Een indrukwekkend podium werd op poten gezet voor Lana Del Rey en onder luid gejoel van hoofdzakelijk de vrouwelijke kant van het publiek betrad ze het podium. Een fantastische stem heeft ze echt wel, maar we moesten jammer genoeg constateren dat de micro veel te stil stond. We konden zonder problemen de conversaties achter ons volgen en iedereen vroeg de hele tijd om stilte. Dat nam heel wat van de charme weg. Het werd pijnlijk duidelijk dat Lana Del Rey niet echt muziek heeft om op een gigantische Main Stage te staan, maar eerder in een zaal zou moeten staan. De hits heeft ze wel en die klonken ook echt goed, maar toch had je het gevoel dat het grootste deel van het publiek eerder in slaap gewiegd werd. Het hielp ook niet echt dat ze na 15 minuten een hele promotour begon te doen langs de eerste rij van het publiek en de rest gewoon stond te wachten en naar het scherm staarde. Een goed optreden, maar toch liever ergens anders dan op een festival.
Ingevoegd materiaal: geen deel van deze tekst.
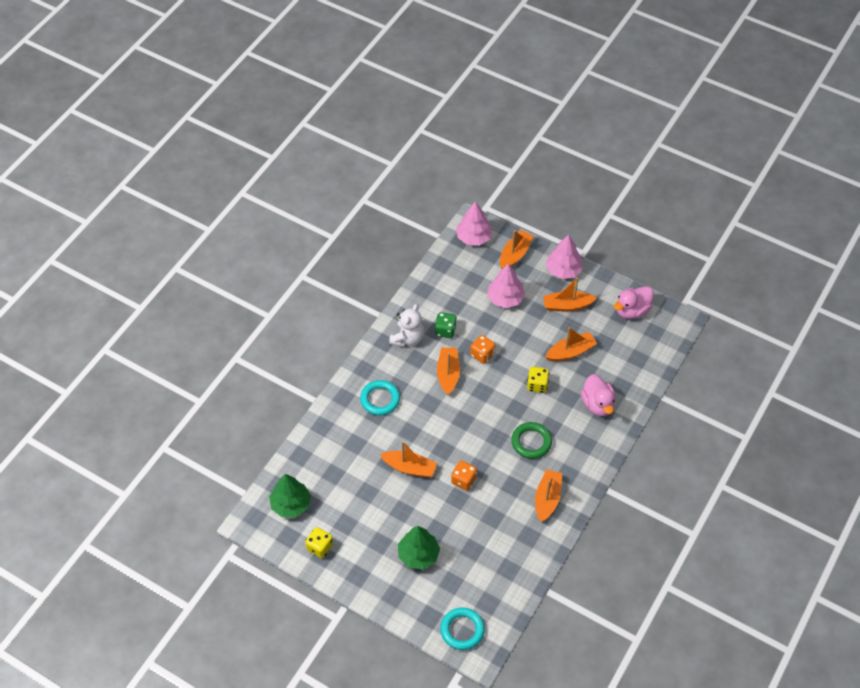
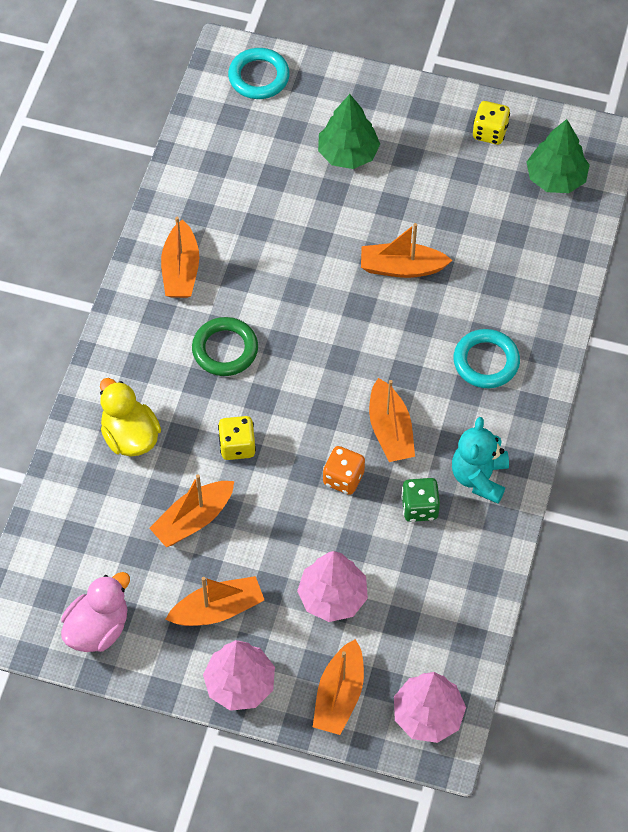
camera: 165 degrees right, 5 degrees up
(407, 338) = (479, 477): white teddy bear -> turquoise teddy bear
(463, 480) = (314, 268): orange dice -> none
(597, 404) = (130, 436): pink duck -> yellow duck

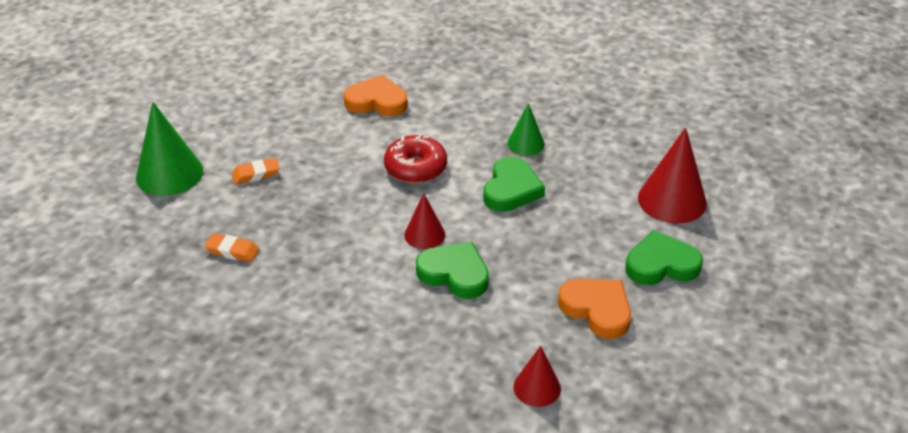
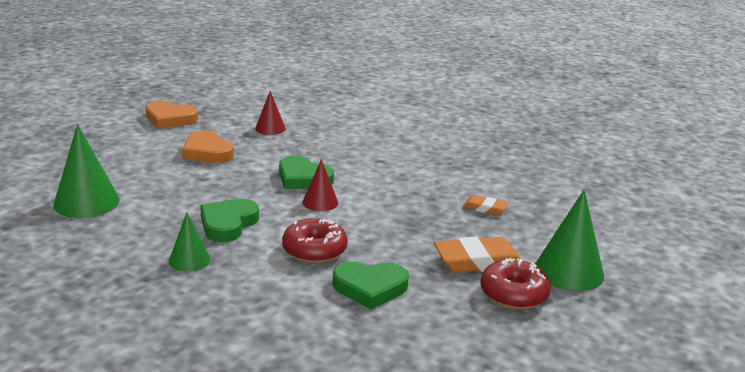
camera: 175 degrees left, 15 degrees down
(231, 143) = (513, 294): none -> red donut
(256, 174) = (478, 261): orange eraser -> orange eraser, size x1.83
(377, 101) = (344, 324): orange heart -> orange heart (170, 119)
(661, 264) = (138, 167): green heart -> green heart (370, 288)
(672, 200) = (86, 202): red cone -> green cone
Een goed uur later vonden we onszelf terug aan de Tribute Stage waar we op aanraden van buitenlandse vrienden naar een Rammstein cover-groep gaan kijken zijn. Zelfs het vuurwerk en andere attributen waren aanwezig en toverden de kleine stage om tot een gigantische moshpit. Encore na encore werd aangesneden op vraag van het publiek. Ze hadden dan ook een gigantisch oeuvre om uit te kiezen. Niet echt waar we op voorhand voor geopteerd hadden, maar wel echt aan te raden. Een onverwachte climax van de dag.